Apr 17, 2013 at 6:39 PM | Unregistered CommenterIbrahim

Hu

Thanks! I'm not sure what "Cliff notes" are, but I'll try to give a fairly brief explanation.

In the Bayesian paradigm one is free to impute a probability density to any variable (one- or multi-dimensional) that is considered to have a fixed but unknown value. Usually that variable is the parameter (vector), but there is nothing to stop one choosing instead the "true" data (vector), or some transformation of it – here the "true" whitened data. The true data is what would have been observed in the absence of error (climate noise, mainly). The actual observed value of the data is given, and its error distribution gives the likelihood function. Since by assumption the whitened data has a standard uncorrelated multinormal distribution, a uniform joint prior will be noninformative when applying Bayes' theorem to infer a joint posterior PDF for the true whitened data. That PDF will replicate classical confidence intervals - it will be objective.

It is easiest to think about the next stage if one accepts the premise in Forest 2006 that there are only three degrees of freedom in the true data, the same as the number of climate system parameters. In that case, a simple reparameterisation (change of variables) can be made from the true whitened data to the climate system parameters, using the standard Jacobian determinant formula to determine the factor, expressed as a function of the climate system parameters, to use to convert the joint PDF for the data into a PDF for the climate system parameters. The resulting joint PDF for those parameters will also be valid – reparameterisation doesn't affect the validity of a PDF. All that the conversion factor does is equate volume elements in parameter space to corresponding volume elements in data space.

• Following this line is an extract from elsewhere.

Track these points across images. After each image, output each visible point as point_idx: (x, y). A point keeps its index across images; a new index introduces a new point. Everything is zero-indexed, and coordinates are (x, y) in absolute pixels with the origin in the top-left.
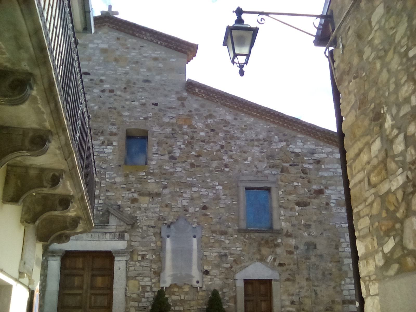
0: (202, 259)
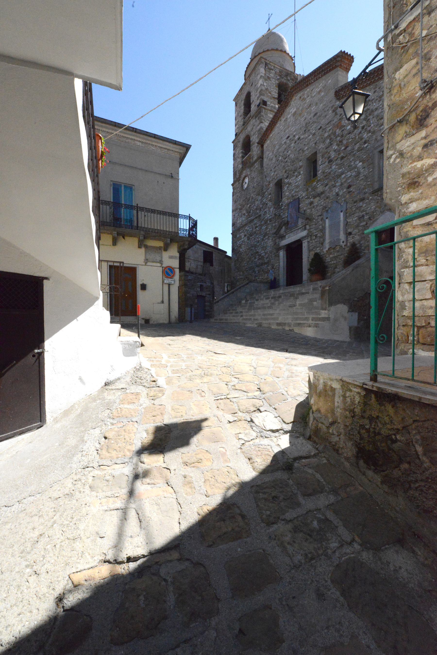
0: (347, 224)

It is easy to show that the PDF conversion factor effectively represents the joint parameter prior that has been used to infer a Bayesian posterior PDF for the parameter, and is the standard noninformative Jeffreys' prior. I could just have derived the Jeffreys' prior for the parameters and carried out the Bayesian inference for the parameters in the usual way. But my hope was that by undertaking the Bayesian step at the data stage, where it is easy to see that a joint uniform prior is noninformative, and then using standard statistical methods, more people would accept that the (highly non-uniform) Jeffreys' prior was in fact noninformative.

Apr 17, 2013 at 11:23 PM | Unregistered CommenterNic Lewis

"Since the ocean water below the mixed layer (typical depth 30 to 100 m or so) is much colder than that in the mixed layer, an increase in downwards transport of mixed-layer ocean water could account for that. Such an increase in downwards transport would tend to cool the mixed-layer water, offsetting the increased greenhouse gas etc warming effect. So the ocean surface temperature could stay constant at the same time as more heat went into the ocean. "

I'm still not buying it.

"an increase in downwards transport of mixed-layer ocean water could account for that"

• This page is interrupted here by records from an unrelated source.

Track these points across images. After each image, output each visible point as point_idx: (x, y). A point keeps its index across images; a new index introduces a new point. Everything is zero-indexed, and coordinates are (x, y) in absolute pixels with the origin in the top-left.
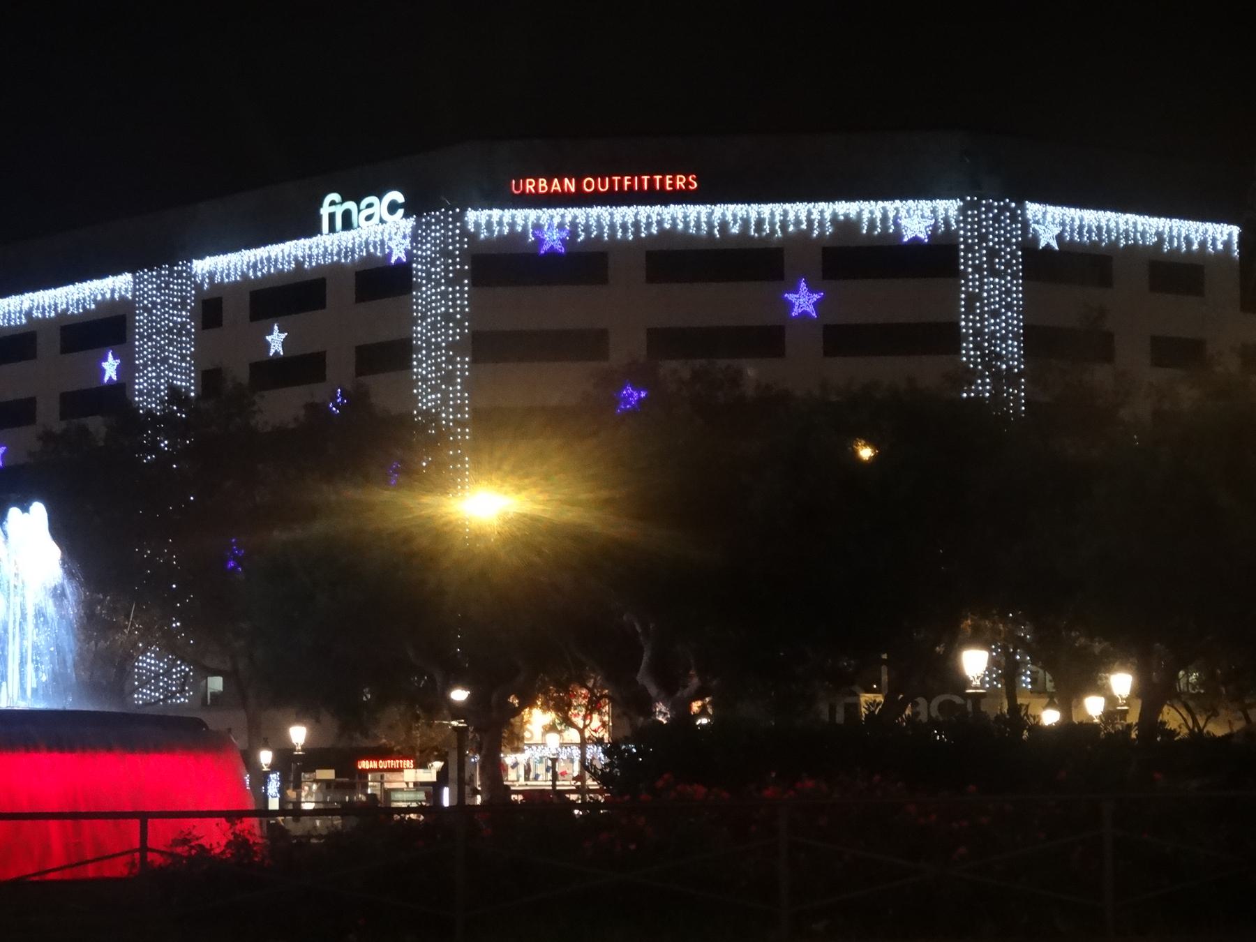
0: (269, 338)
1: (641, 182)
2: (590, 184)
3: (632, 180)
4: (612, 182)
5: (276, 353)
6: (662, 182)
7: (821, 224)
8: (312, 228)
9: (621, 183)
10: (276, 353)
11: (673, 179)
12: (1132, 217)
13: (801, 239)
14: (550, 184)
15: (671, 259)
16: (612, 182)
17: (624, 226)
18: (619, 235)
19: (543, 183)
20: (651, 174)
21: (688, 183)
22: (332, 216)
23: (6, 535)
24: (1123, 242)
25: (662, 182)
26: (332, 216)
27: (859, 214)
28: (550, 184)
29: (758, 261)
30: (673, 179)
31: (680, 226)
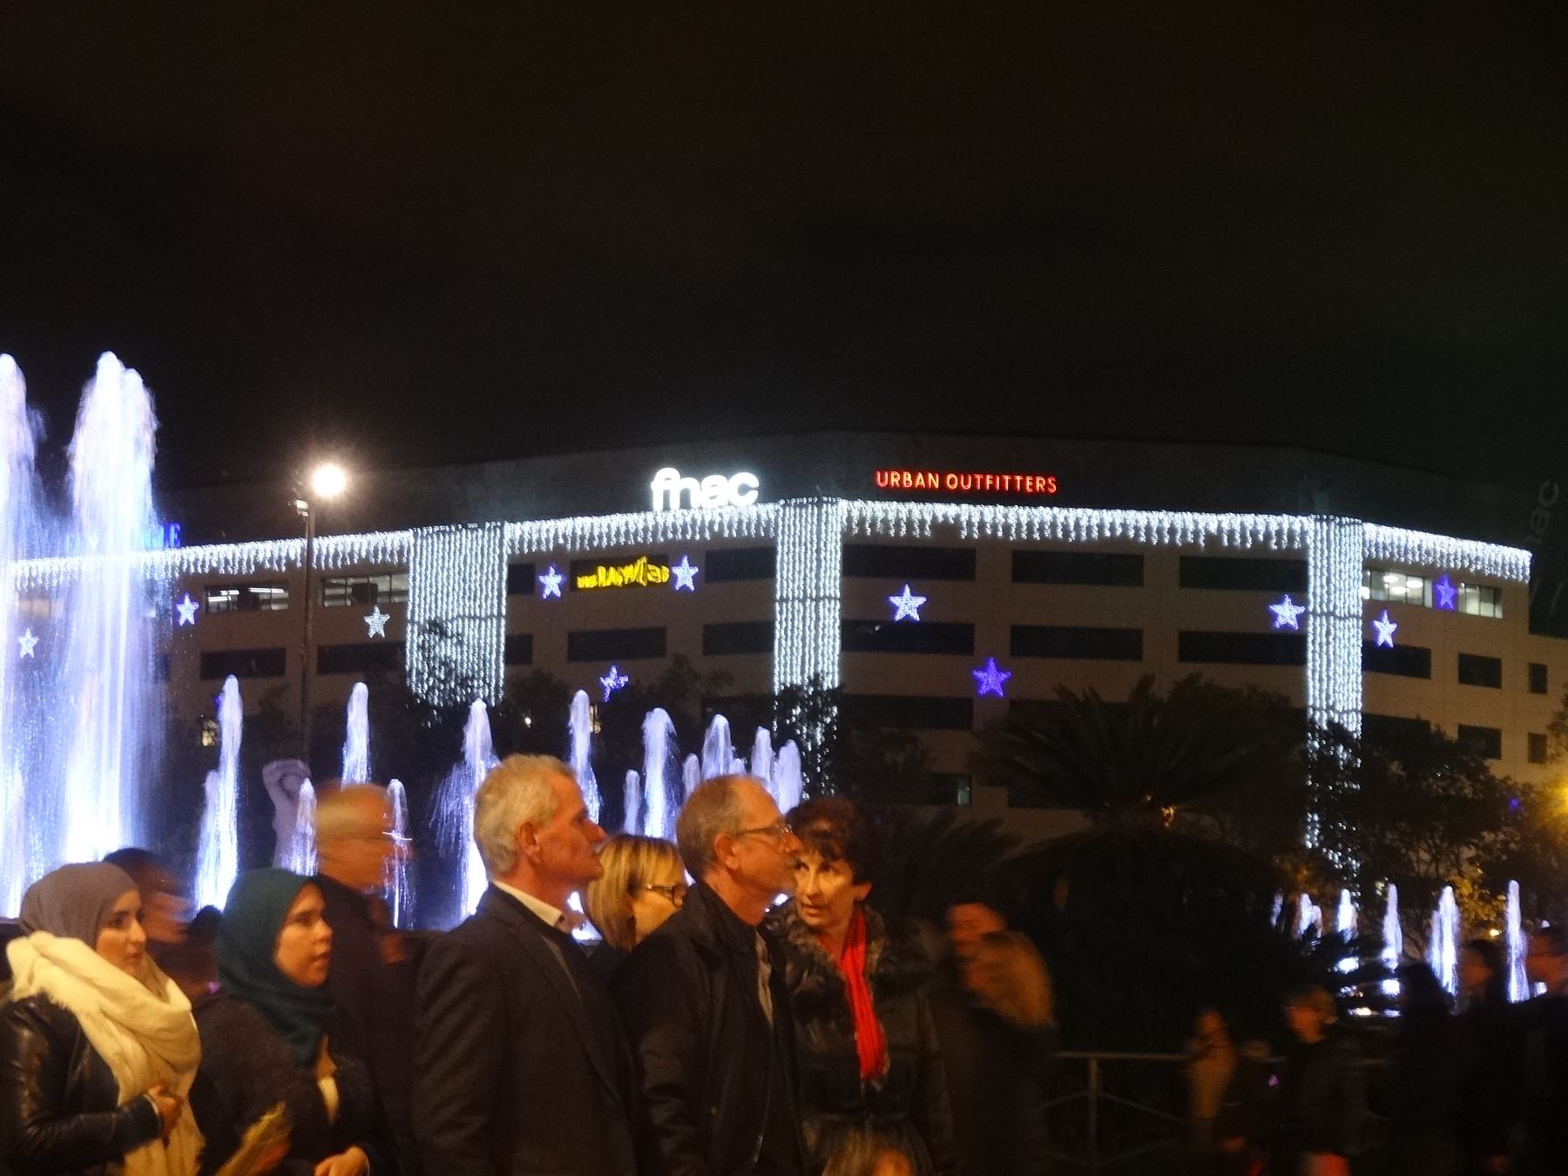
0: (368, 620)
1: (1002, 482)
2: (953, 481)
3: (994, 480)
4: (974, 481)
5: (377, 635)
6: (1023, 483)
7: (1089, 529)
8: (640, 502)
9: (983, 482)
10: (377, 635)
11: (1034, 481)
12: (1481, 545)
13: (991, 544)
14: (914, 479)
15: (1039, 561)
16: (974, 481)
17: (1231, 533)
18: (892, 533)
19: (907, 477)
20: (1012, 474)
21: (1047, 486)
22: (666, 496)
23: (777, 756)
24: (192, 570)
25: (1023, 483)
26: (666, 496)
27: (957, 518)
28: (914, 479)
29: (1117, 563)
30: (1034, 481)
31: (1132, 534)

What's the proposed mechanism that causes warm water to suddenly start traveling in the wrong direction?

BTW, thanks for answering the questions.

Apr 18, 2013 at 12:41 PM | Unregistered CommenterNial

Nial
"What's the proposed mechanism that causes warm water to suddenly start traveling in the wrong direction?"

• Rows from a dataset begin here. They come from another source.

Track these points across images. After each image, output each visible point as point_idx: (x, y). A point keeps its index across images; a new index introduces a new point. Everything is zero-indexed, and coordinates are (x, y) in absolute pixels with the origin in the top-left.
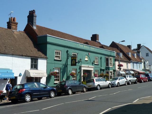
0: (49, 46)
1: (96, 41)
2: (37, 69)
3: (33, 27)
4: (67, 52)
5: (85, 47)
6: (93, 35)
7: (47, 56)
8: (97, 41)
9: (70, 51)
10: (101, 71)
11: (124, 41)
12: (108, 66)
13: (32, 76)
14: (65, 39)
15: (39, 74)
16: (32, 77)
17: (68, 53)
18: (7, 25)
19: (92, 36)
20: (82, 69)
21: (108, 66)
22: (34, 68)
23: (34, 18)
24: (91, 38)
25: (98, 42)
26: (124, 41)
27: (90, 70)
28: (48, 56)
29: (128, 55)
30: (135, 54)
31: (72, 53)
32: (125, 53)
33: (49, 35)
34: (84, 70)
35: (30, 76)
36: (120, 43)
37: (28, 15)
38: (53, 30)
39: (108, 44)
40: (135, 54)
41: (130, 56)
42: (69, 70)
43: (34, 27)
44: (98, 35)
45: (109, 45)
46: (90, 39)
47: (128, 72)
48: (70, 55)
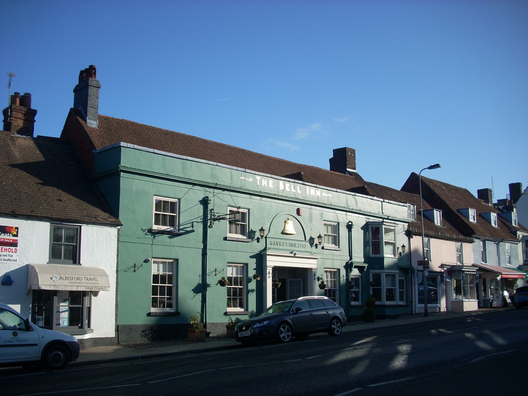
0: (125, 180)
1: (345, 171)
2: (75, 263)
3: (86, 121)
4: (205, 202)
5: (284, 185)
6: (335, 152)
7: (118, 217)
8: (348, 169)
9: (217, 200)
10: (76, 245)
11: (437, 166)
12: (379, 253)
13: (43, 287)
14: (169, 152)
15: (78, 279)
16: (44, 290)
17: (210, 207)
18: (3, 119)
19: (332, 156)
20: (268, 264)
21: (379, 253)
22: (65, 258)
23: (520, 187)
24: (331, 160)
25: (350, 173)
26: (437, 166)
27: (306, 269)
28: (121, 218)
29: (463, 218)
30: (492, 213)
31: (155, 198)
32: (454, 209)
33: (129, 145)
34: (276, 269)
35: (36, 288)
36: (422, 174)
37: (78, 83)
38: (166, 133)
39: (398, 184)
40: (492, 213)
41: (471, 220)
42: (268, 272)
43: (88, 121)
44: (355, 150)
45: (399, 188)
46: (326, 166)
47: (3, 240)
48: (217, 215)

My Apr 17, 2013 at 11:54 AM response to Paul Matthews addresses your query. I'm not saying that there has been a large increase in heat ransport into the deep ocean, just rehearsing the arguments about what could cause such an increase.

Apr 18, 2013 at 4:42 PM | Unregistered CommenterNic Lewis

Nic,
Let me add my congratulations - for both the quality of the work and your persistence.

The paper is a major step forwards in tying CS estimates to observational history, notwithstanding that I still have some reservations about the full contribution of non-linear flux response to SAT.

Apr 19, 2013 at 7:19 AM | Unregistered CommenterPaul_K

Paul_K
Thanks!

Apr 19, 2013 at 7:31 AM | Unregistered CommenterNic Lewis

Nic -

The most striking thing about your result is the lowering of the uncertainty in climate sensitivity using the same base data as in F06.

It it right to conclude that similar re-processing of other base data would also reduce the uncertainty of their estimates of climate sensitivity?